Anjani, Shiva Aulia; Septiani, Mya; Alfauzi, Fawwaz; Saepudin, Sudin; Muslih, Muhamad; Irawan, Carti

doi:10.3390/engproc2025107131

Open AccessProceeding Paper

Sentiment Analysis of Air Pollution in Jakarta Using the Bidirectional Encoder Representations from Transformers (BERT) Method^†

by

Shiva Aulia Anjani

,

Mya Septiani

,

Fawwaz Alfauzi

,

Sudin Saepudin

,

Muhamad Muslih

and

Carti Irawan

^*

Information System, Nusa Putra University, Sukabumi 43155, Indonesia

^*

Author to whom correspondence should be addressed.

^†

Presented at the 7th International Global Conference Series on ICT Integration in Technical Education & Smart Society, Aizuwakamatsu City, Japan, 20–26 January 2025.

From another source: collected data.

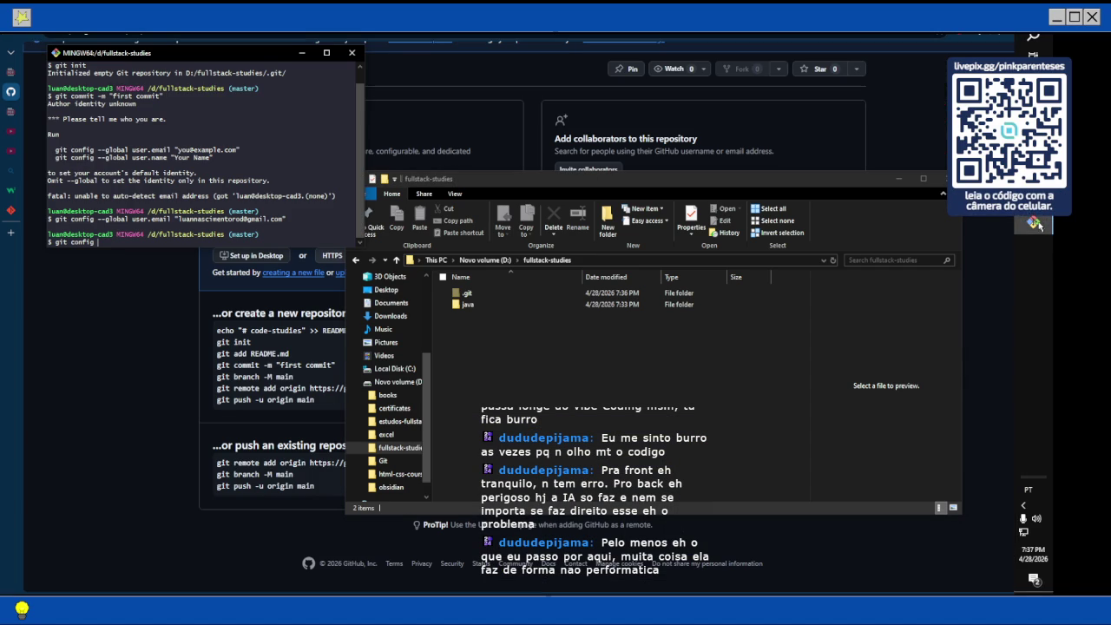
# Set the global user.name to the author's name, fixing a typo, and retype the first commit command.
pyautogui.write('--gl')
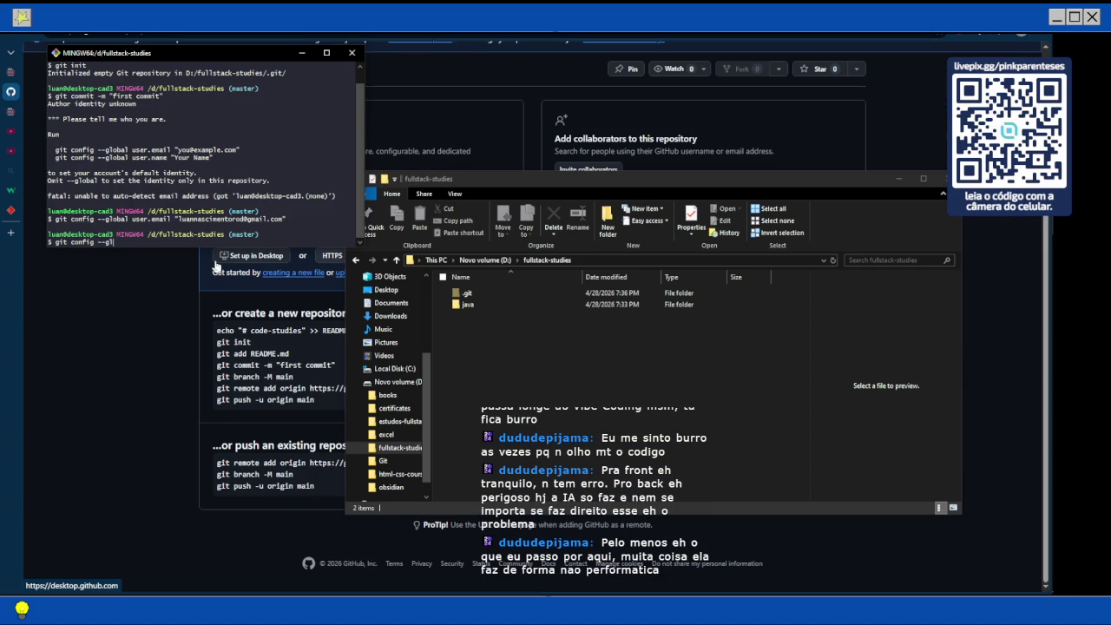
pyautogui.write('obal user.')
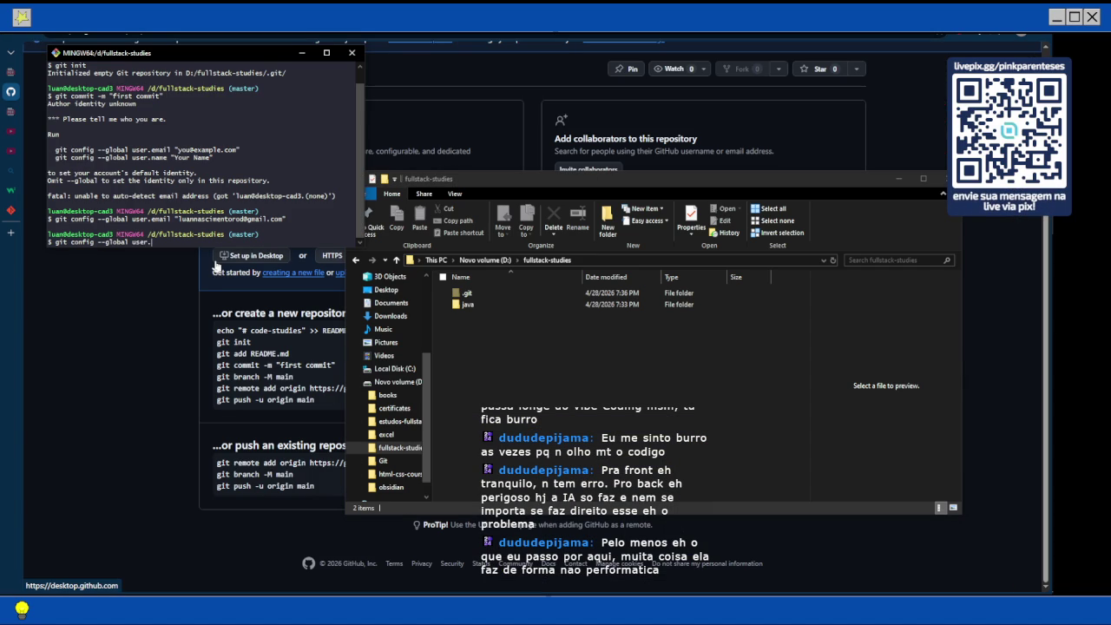
pyautogui.write('name "P')
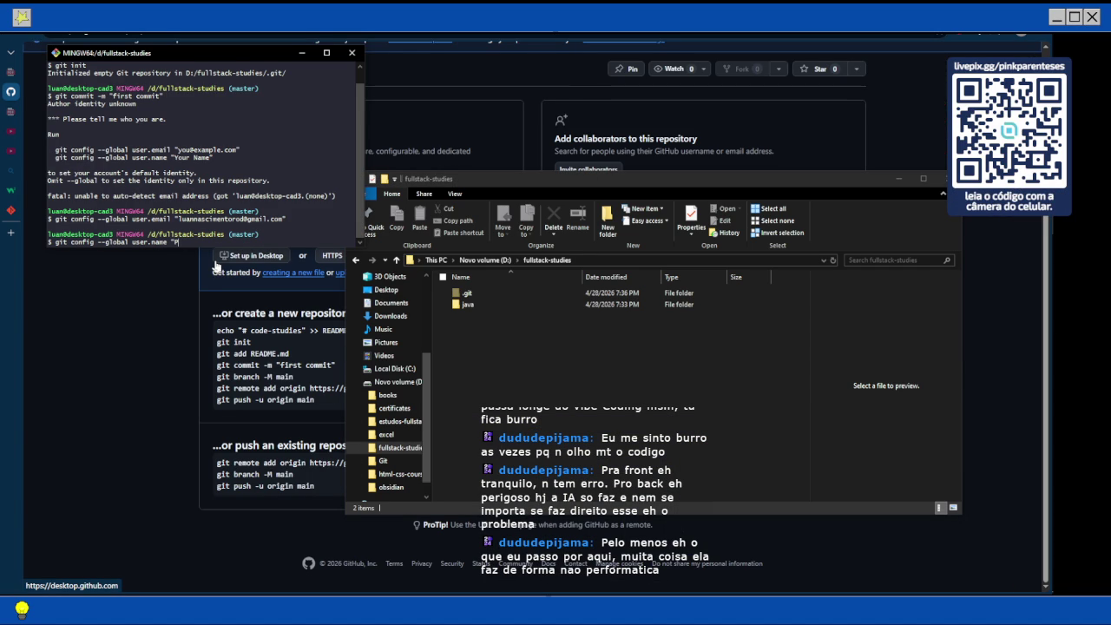
pyautogui.write('ink Pa')
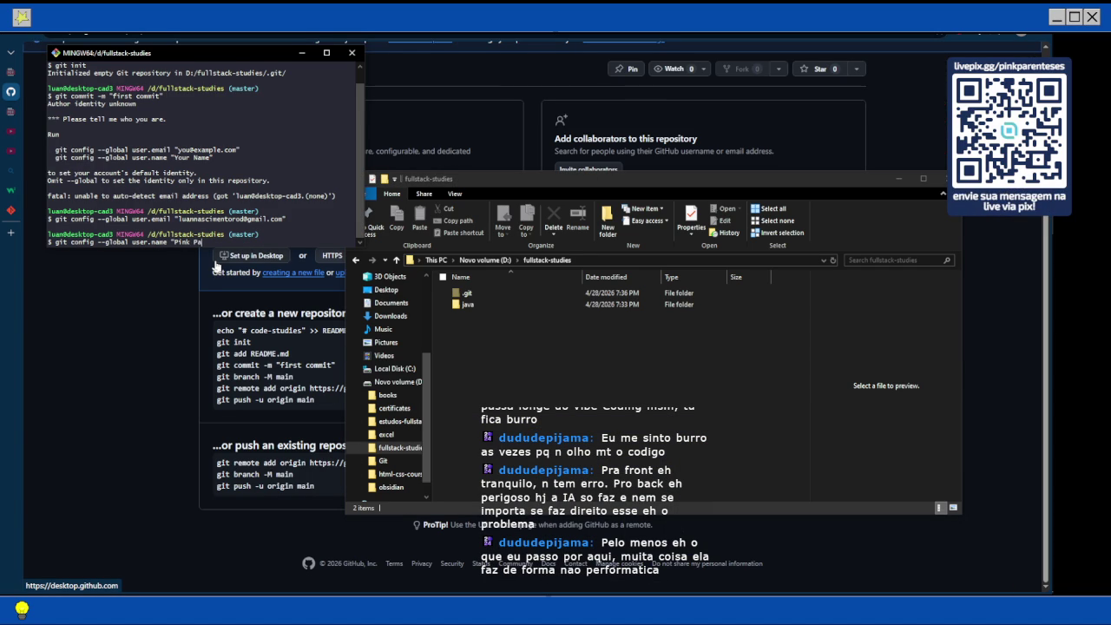
pyautogui.write('rentese')
pyautogui.press('BackSpace')
pyautogui.press('BackSpace')
pyautogui.press('BackSpace')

Eng. Proc. 2025, 107(1), 131; https://doi.org/10.3390/engproc2025107131

Published: 20 October 2025

(This article belongs to the Proceedings of The 7th International Global Conference Series on ICT Integration in Technical Education & Smart Society)

Download

Browse Figures

Versions Notes

Abstract

Air pollution represents a critical environmental challenge in Jakarta, significantly affecting public health and overall quality of life. This study aims to examine public sentiment regarding air pollution in Jakarta through the application of the Bidirectional Encoder Representations from Transformers (BERT) methodology. The selection of this method is based on its proficiency in comprehending contextual nuances within textual data, thereby facilitating a more precise sentiment analysis. The data utilized in this research is sourced from social media platforms, particularly Twitter, which serves as a vibrant and informative repository of public opinion. The findings of the analysis indicate a predominance of negative sentiments concerning air pollution, influenced by various factors such as governmental policies and prevailing environmental conditions. This research aspires to enhance understanding of public perceptions related to air pollution and contribute to more informed decision-making in environmental policy formulation.

Keywords:

sentiment analysis; air pollution; BERT

1. Introduction

As the capital city of Indonesia, Jakarta faces significant challenges related to air pollution. Data from the DKI Jakarta Environment Agency reveals that the air quality in Jakarta frequently falls into the unhealthy category, with the Air Pollution Standard Index (ISPU) often exceeding the specified threshold [1]. In recent years, air pollution has become a pressing concern, particularly due to the increasing number of motorized vehicles and uncontrolled industrial activities. According to a report from the Ministry of Environment and Forestry, emissions from the transportation sector account for more than 70% of total pollutant emissions in Jakarta [2]. Additionally, the concentrations of PM2.5 in Jakarta currently reach 9.1 times the World Health Organization’s annual air quality guideline value, highlighting the seriousness of this issue and its impact on public health [3].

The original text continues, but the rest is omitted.